NotMid 22/03/2026
OPINIÓN NotMid
Hay que tener el rostro tallado en cemento armado. Se requiere una dosis de cinismo casi patológico para que figuras como Lula da Silva y Gustavo Petro critiquen la “inutilidad” de la ONU mientras ellos, junto a López Obrador, ejercieron de espectadores inertes ante el naufragio democrático en Venezuela. Aquella inacción no fue gratuita: costó vidas, sepultó libertades y entregó el acta de defunción de la democracia venezolana.

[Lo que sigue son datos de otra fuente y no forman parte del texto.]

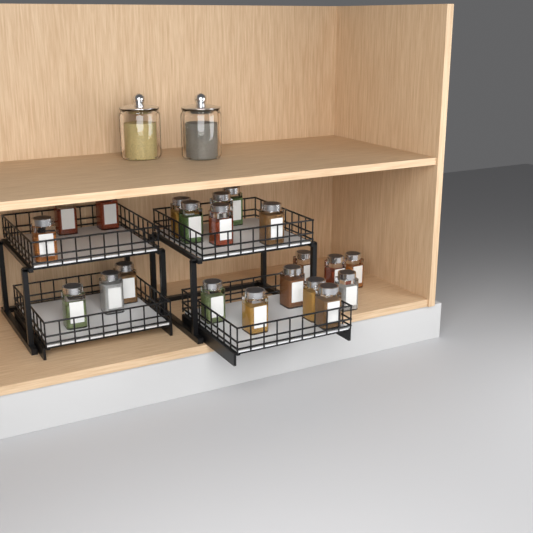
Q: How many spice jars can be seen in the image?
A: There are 21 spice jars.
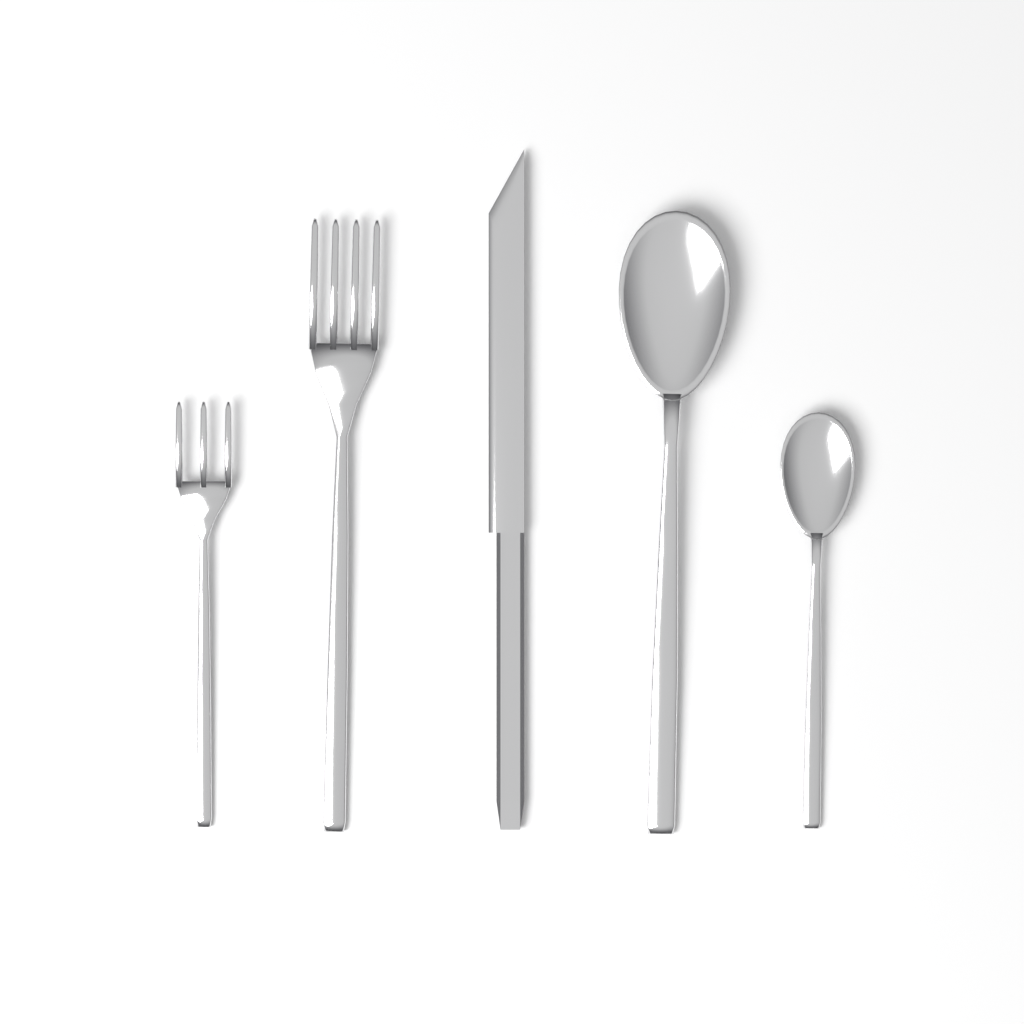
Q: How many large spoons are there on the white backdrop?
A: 1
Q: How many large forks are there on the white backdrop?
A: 1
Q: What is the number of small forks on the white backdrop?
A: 1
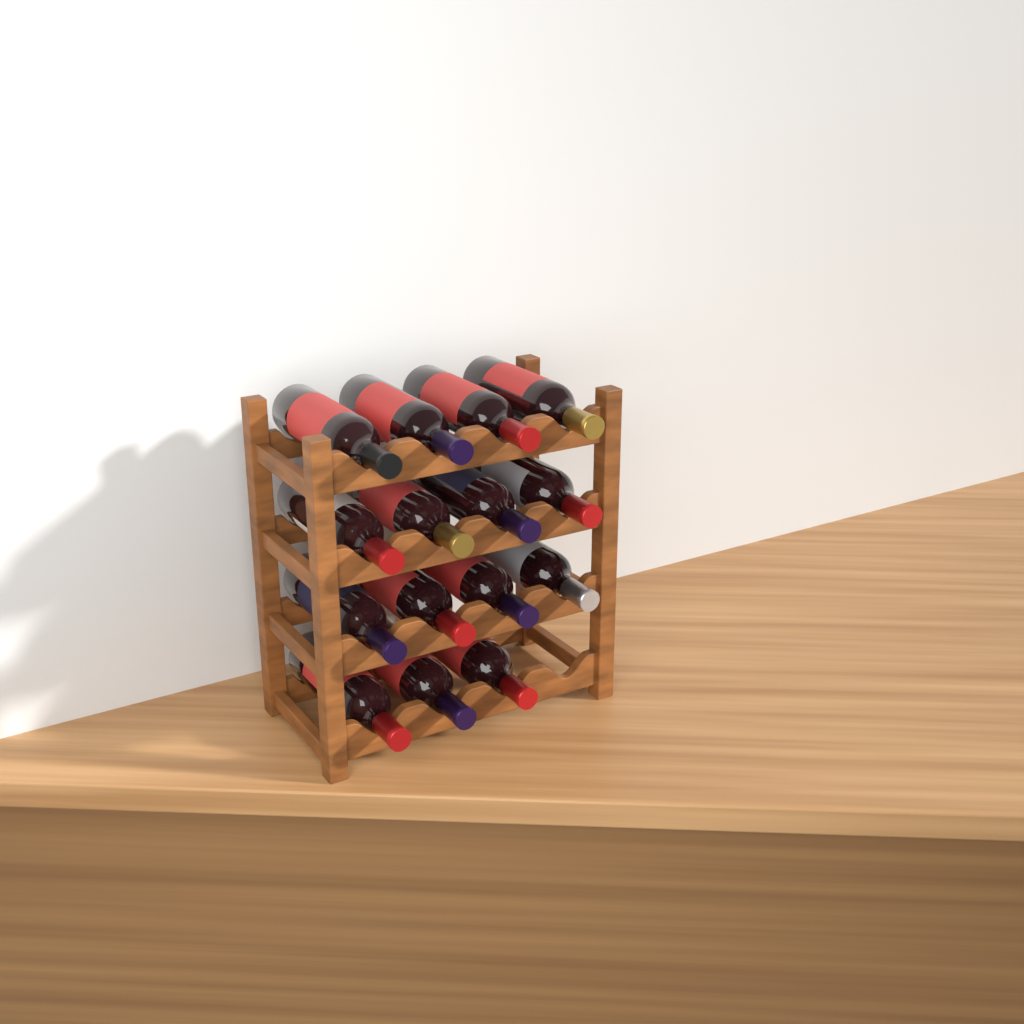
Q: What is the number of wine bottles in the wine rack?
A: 15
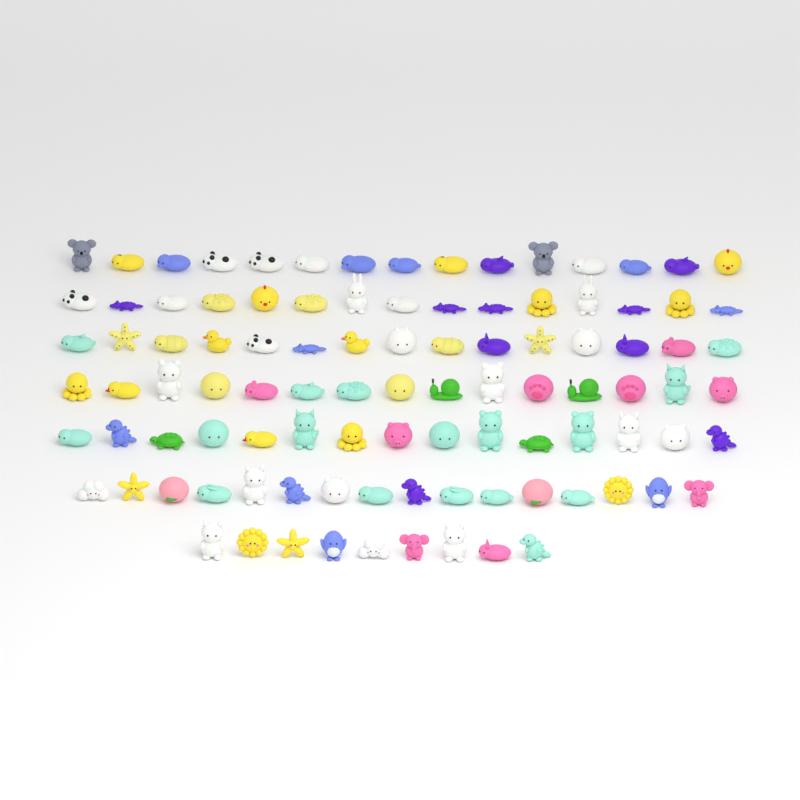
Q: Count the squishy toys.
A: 100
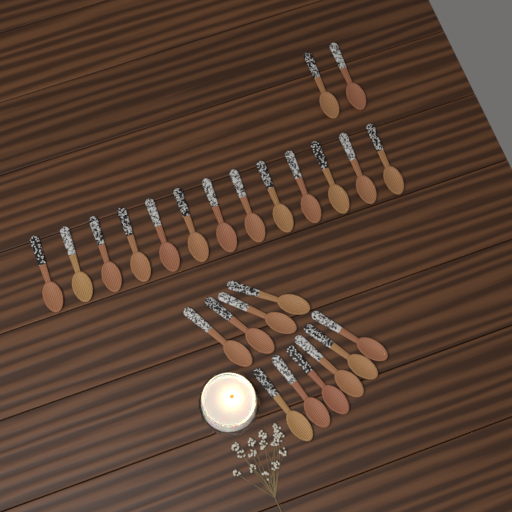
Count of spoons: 25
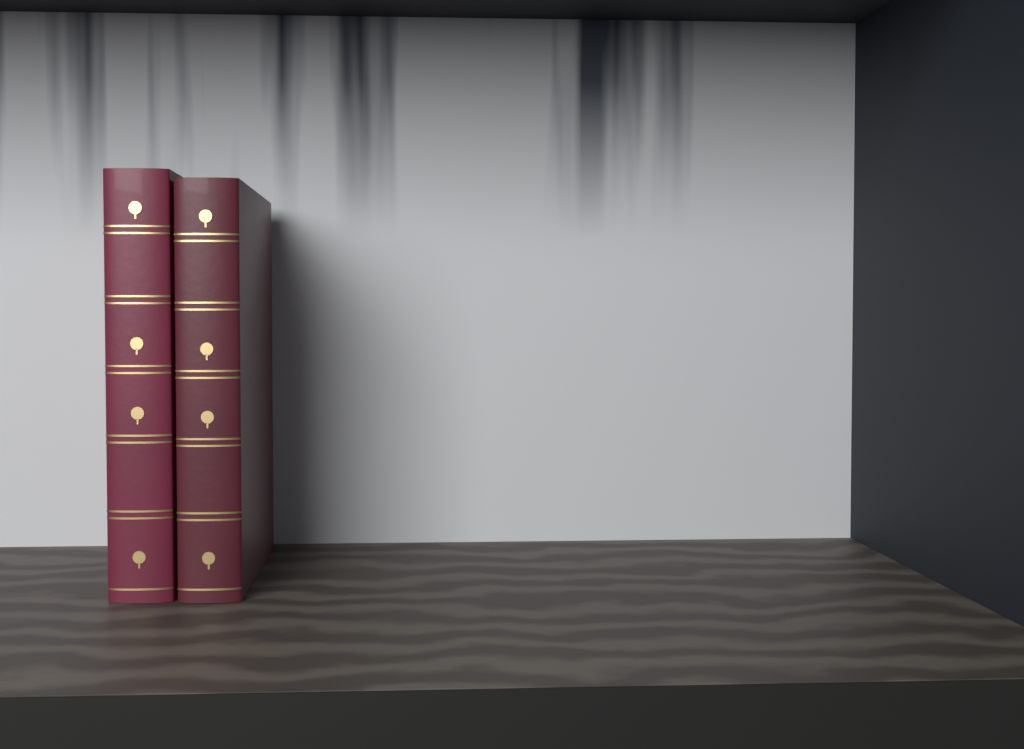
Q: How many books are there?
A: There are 2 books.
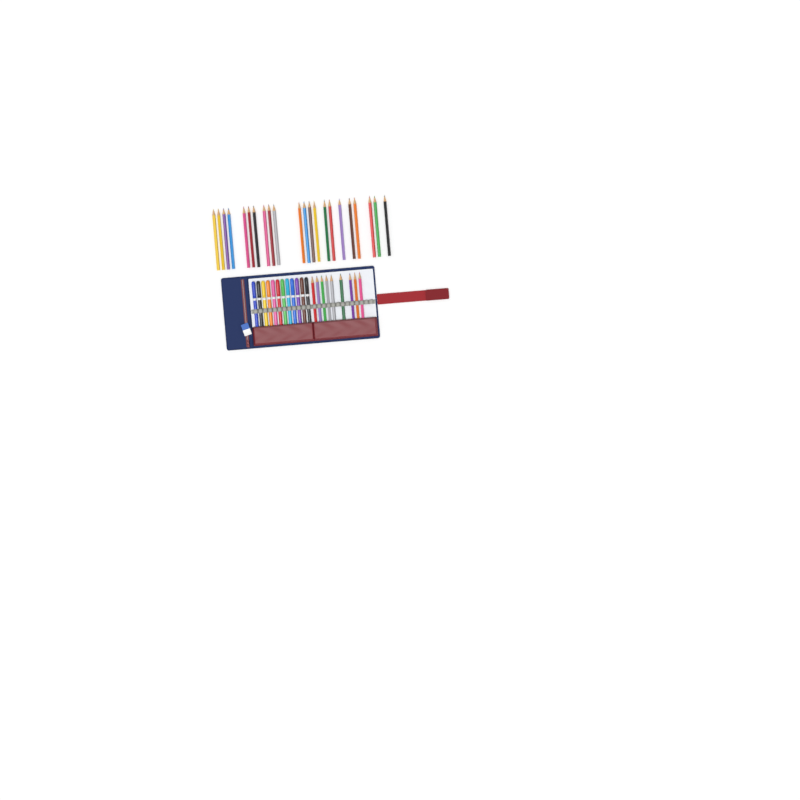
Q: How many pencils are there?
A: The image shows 31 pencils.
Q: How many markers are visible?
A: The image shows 12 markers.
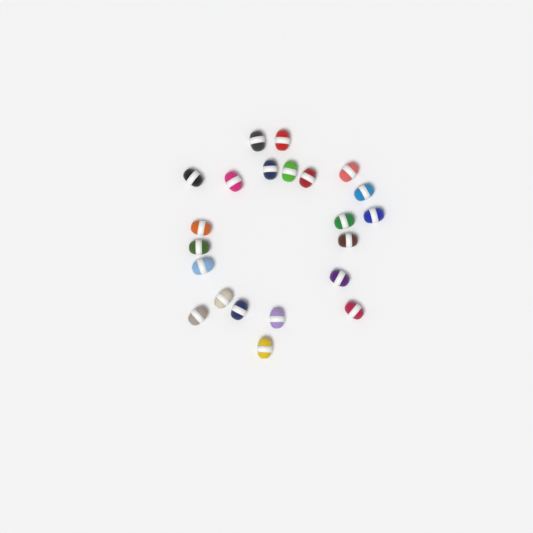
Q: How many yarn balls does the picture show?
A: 22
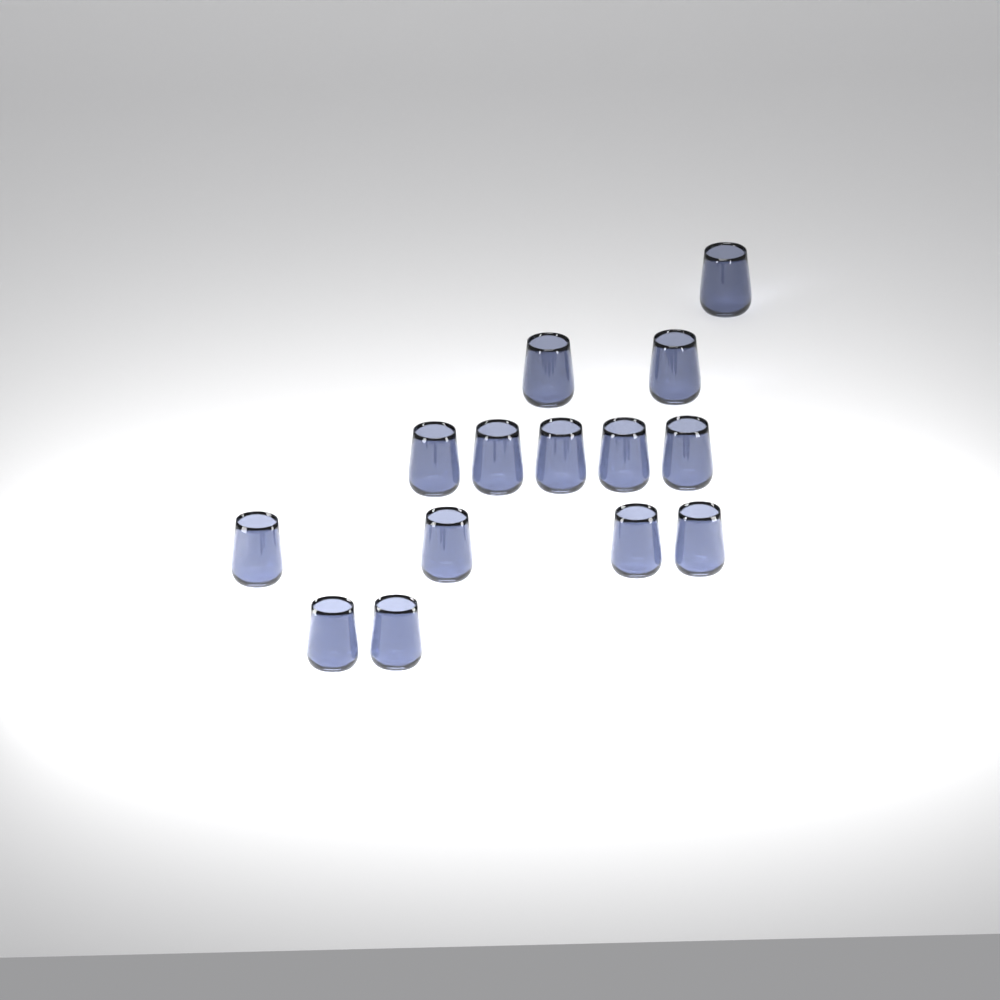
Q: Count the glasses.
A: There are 14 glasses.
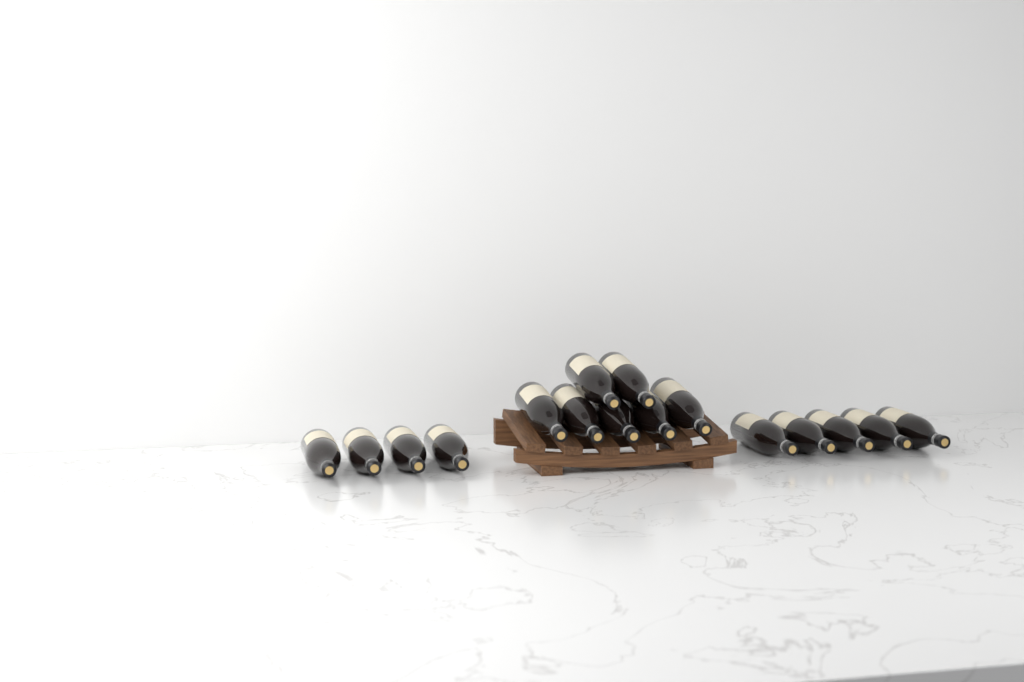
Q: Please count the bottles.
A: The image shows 16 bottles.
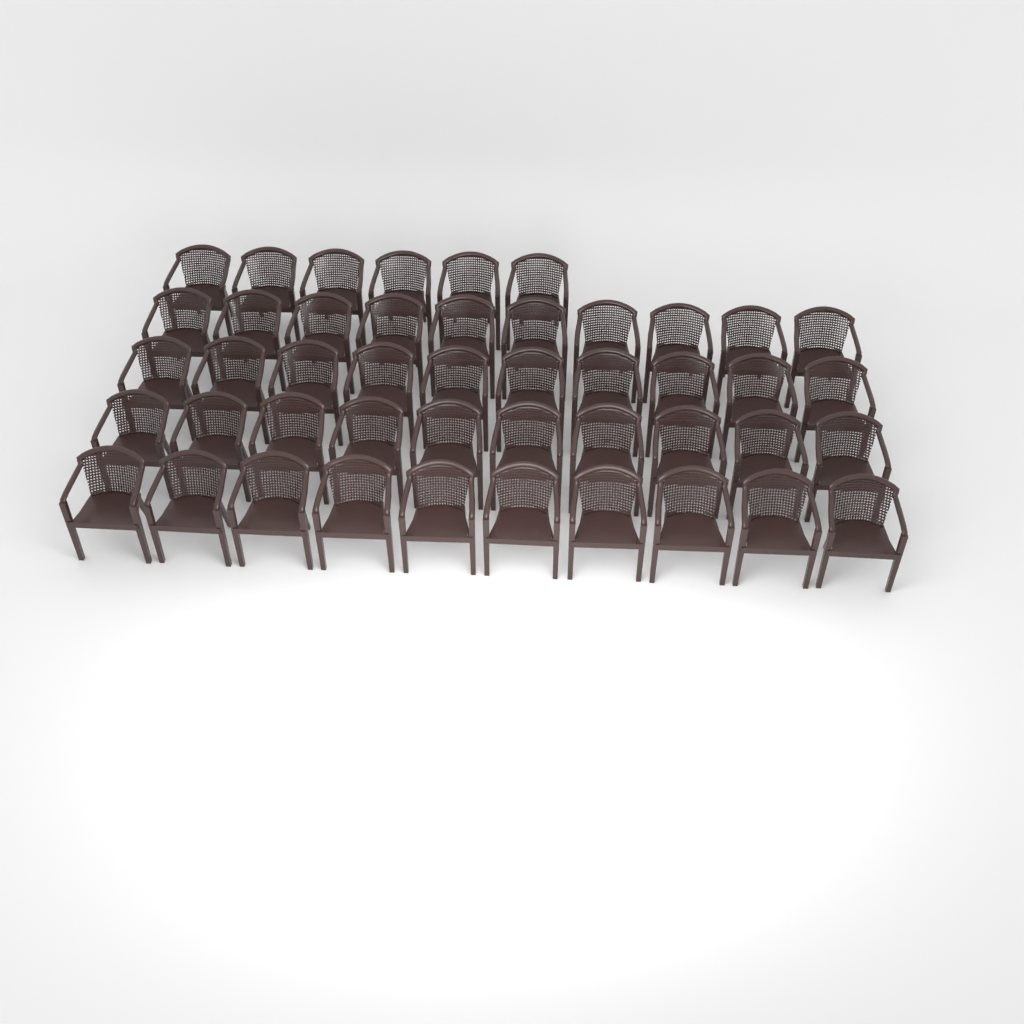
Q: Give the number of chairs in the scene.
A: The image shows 46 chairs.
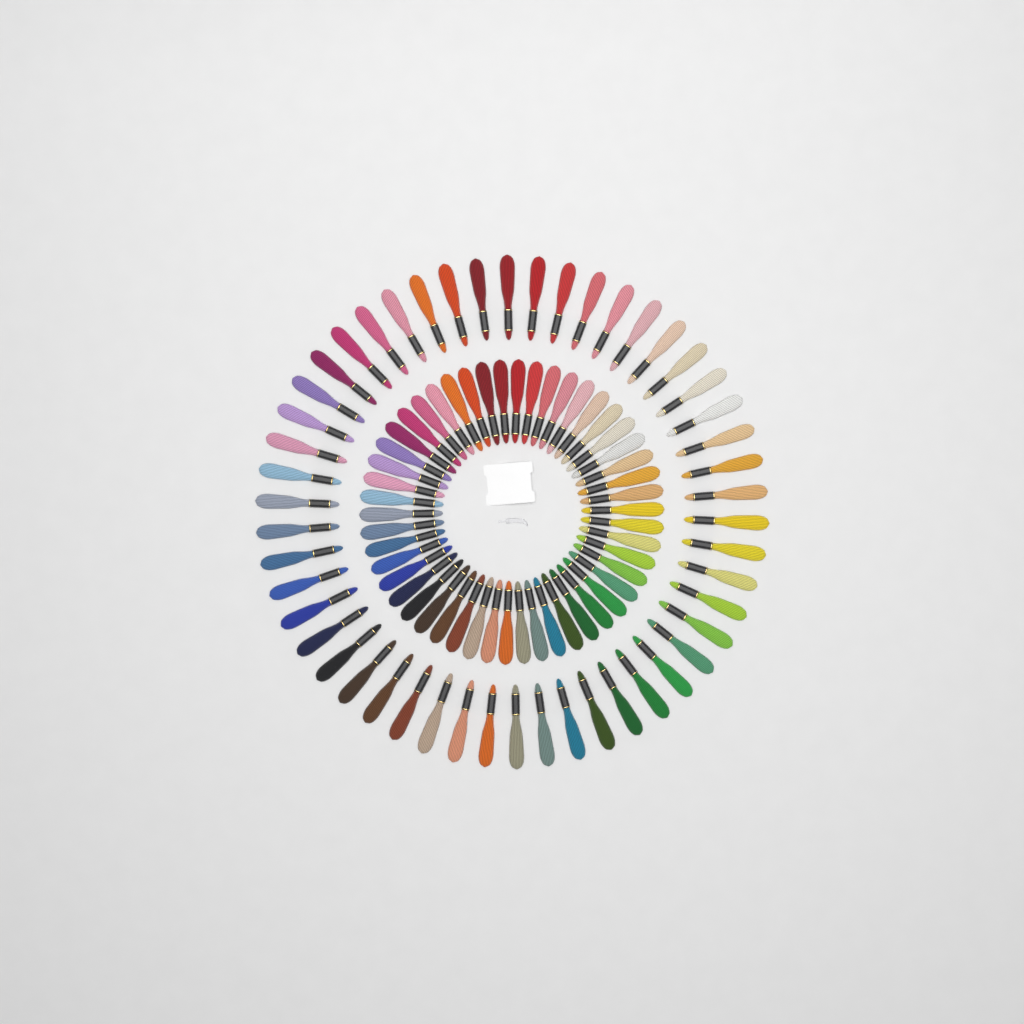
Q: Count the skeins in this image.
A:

Hoy, cuando aquellos polvos trajeron estos lodos de tiranía explícita, Lula y Petro se dan golpes de pecho. Claman contra “toda forma de dominación” con una retórica tan grandilocuente como vacía, siendo incapaces de señalar con firmeza a un Nicolás Maduro que ha decidido imponer un régimen dictatorial por la fuerza tras su estrepitosa derrota en las urnas de 2024.
Resulta un insulto a la inteligencia que osen dar lecciones de democracia mientras mantienen un silencio sepulcral ante la barbarie roja. Una barbarie que mantiene a más de 600 venezolanos en mazmorras, que perfecciona el arte de la tortura y la desaparición forzada, y que sostiene un terrorismo de Estado blindado por trampas jurídicas y artilugios de baja ralea.
Digan lo que digan sobre el 3 de enero, la realidad es tozuda: lo que ocurre en Venezuela —y la agonía eterna de Cuba— no es un accidente geográfico. Es el resultado directo del fracaso de una izquierda latinoamericana carcomida, liderada por políticos que operan más como estafadores que como estadistas. Es el fracaso de “elefantes blancos” como la CELAC, organismos burocráticos incapaces de acordar una postura mínima frente a la tragedia humana que ocurre en su propio vecindario.
Señores Lula y Petro: la historia no suele ser amable con quienes confunden la diplomacia con la complicidad. Si no van a ayudar, al menos tengan la decencia de no estorbar.